Driving a fully electric car for the first time felt like being in an ultra turbo charged golf buggy. Well, the acceleration and deceleration part of driving. Instead of going vroom vroom when you put your foot on the pedal the car shot off with a G-force lurch in almost silence. And when you take your foot off the pedal the opposite happens. In equal measures, the deceleration is quite dramatic. There is no need to use the brake as the stopping happens automatically.
The car in question was the new BMW i3. I had been offered the chance to give it a test drive while at a conference in Brisbane, Australia. At first blush, it looks like any other mid-range car – shiny and stylish on the outside, roomy and detailed on the inside. However, it begins to look different when you peer in. For a start there are no door handles on the back seat doors (I begun my trip as a passenger). The driver has to let you in by pushing out a swing-like saloon door. Then, when you take a closer look at the dashboard it seems not quite right. Things seem to be missing while others are in strange places. Switches and buttons have replaced mechanical parts. For example, to start, you press a button to switch the ‘engine’ on and flick another switch to turn the hand brake off. No force is required to yank the gear lever or make sure the hand brake is fully disengaged.
A light touch is only ever needed throughout the experience. There is never any sense of ‘giving it a bit of welly’. The only welly seems to be hidden in the car when it seemingly takes a lot of the control out of the driving.
So how best to describe the all-electric car? Coffee comes to mind. The drive starts off like an espresso and then switches into a latte. You get a jolt, reaching 100 km from standing in only 7.2 seconds. After that, it feels very smooth and quiet as the outdoors passes you by. There is no smell of petrol, oil or diesel or in the marketing blurb “no odours at the point of use”. And of course, there is no purring or idling of the engine. Just new car smell silence.
The blurb on the website goes onto claim, “first and foremost it delivers exceptional driving pleasure. To move off from a standstill, just dip the accelerator gently and the BMW i3 will accelerate powerfully and almost silently.”
Somehow dipping and driving don’t mix just like oil and water.
“How did you like the dip?”
“Quite a big one, eh!”
“Wasn’t that quiet acceleration out of this world?”
“Zero Co2 emissions, zero noise, zero coke.” It seems, we are increasingly living in a world of denial.
You can’t imagine a boy racer talking like that. The language of driving is going to have change to match the new slipper-soled, all-electric experience.

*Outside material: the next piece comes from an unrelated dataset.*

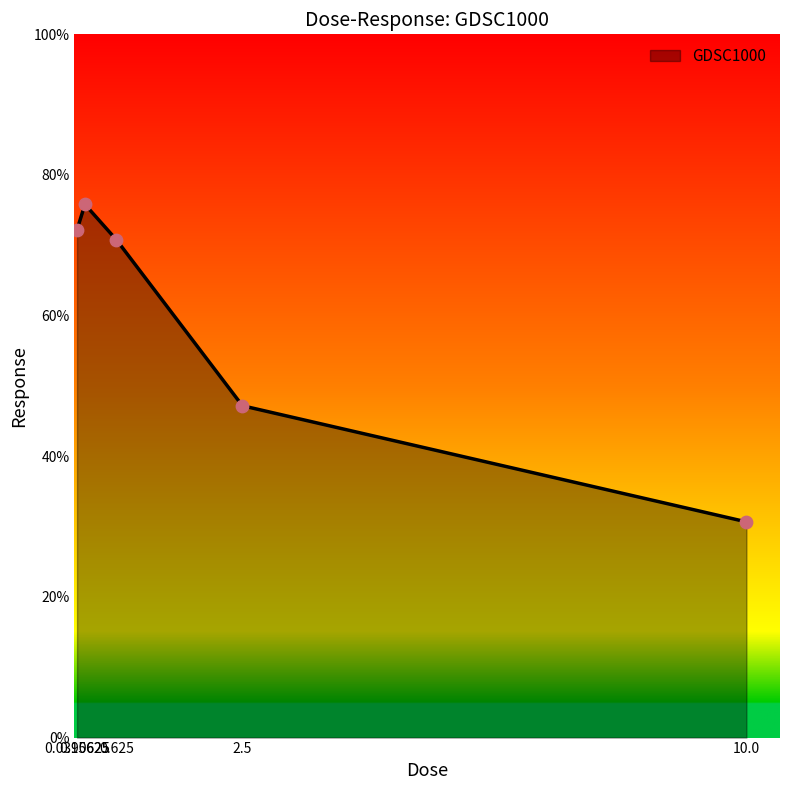

What is the ratio of the value at 0.15625 to the value at 2.5?

1.6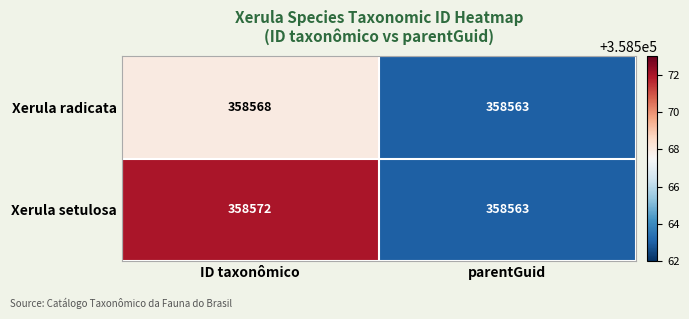

Reading left to right, transcribe all the data shown in this chart.

Xerula radicata: ID taxonômico=358568	parentGuid=358563
Xerula setulosa: ID taxonômico=358572	parentGuid=358563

When I parked the car, I eyed a gleaming orange BMW i8 parked nearby. I could not take my eyes off it – nor could many other passers-by. Now, that is the super duper souped up top of the range going for a song, to the order of £250K. Obviously, targeted at the wealthy to swan about in. The doors open outwards, again, but this time more majestically like insect wings. It flies like an angel, just maybe.